**YOUR OBJECTIVE**. List every line in this data where the string "Onkyo" occurs.

[Opening SUPPLIED RECORDS section]

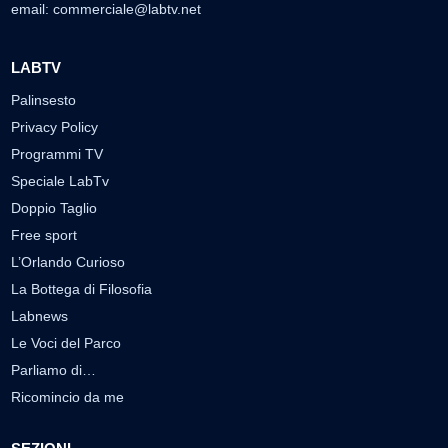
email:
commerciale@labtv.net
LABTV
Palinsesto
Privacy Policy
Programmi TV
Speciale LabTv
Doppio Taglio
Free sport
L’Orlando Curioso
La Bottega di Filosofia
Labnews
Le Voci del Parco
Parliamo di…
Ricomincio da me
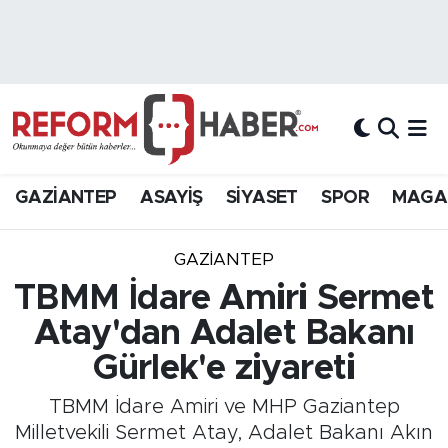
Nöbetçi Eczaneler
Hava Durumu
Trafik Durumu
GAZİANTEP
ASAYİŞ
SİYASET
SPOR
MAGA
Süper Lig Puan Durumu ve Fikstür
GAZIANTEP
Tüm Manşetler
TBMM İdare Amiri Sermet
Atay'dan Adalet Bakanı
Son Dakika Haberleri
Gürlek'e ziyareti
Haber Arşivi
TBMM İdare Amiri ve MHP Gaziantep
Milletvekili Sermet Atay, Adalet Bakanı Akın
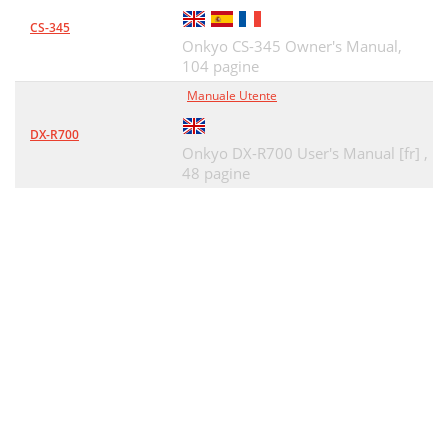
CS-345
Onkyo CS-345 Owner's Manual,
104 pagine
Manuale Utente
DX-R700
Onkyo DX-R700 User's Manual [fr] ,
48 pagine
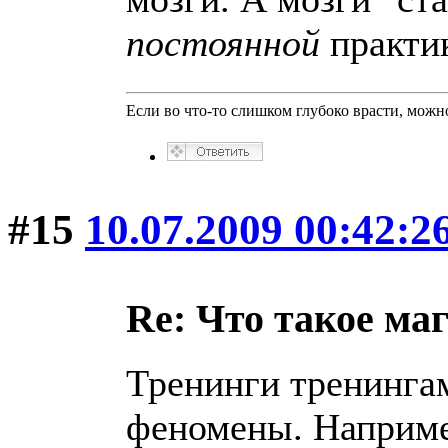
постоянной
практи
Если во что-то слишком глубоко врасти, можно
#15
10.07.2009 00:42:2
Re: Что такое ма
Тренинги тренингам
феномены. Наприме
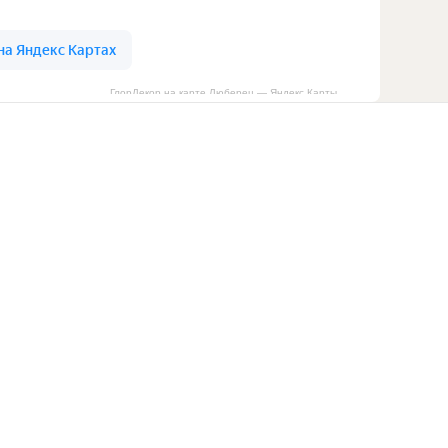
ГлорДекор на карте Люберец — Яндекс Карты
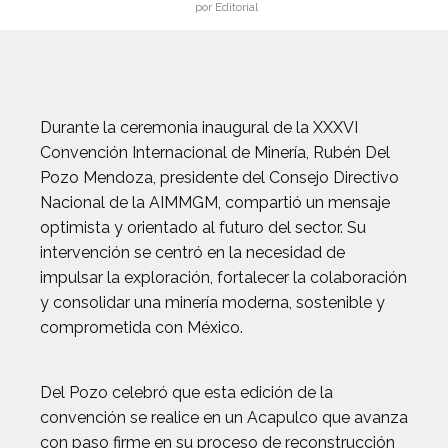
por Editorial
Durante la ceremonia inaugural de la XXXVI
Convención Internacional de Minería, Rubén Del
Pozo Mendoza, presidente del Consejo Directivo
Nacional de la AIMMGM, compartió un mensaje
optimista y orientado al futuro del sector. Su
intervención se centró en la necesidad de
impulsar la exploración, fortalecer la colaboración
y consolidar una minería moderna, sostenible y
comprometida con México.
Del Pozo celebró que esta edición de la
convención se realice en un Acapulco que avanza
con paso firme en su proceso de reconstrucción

[Closing SUPPLIED RECORDS section]

**RESULT**.
Onkyo CS-345 Owner's Manual,
Onkyo DX-R700 User's Manual [fr] ,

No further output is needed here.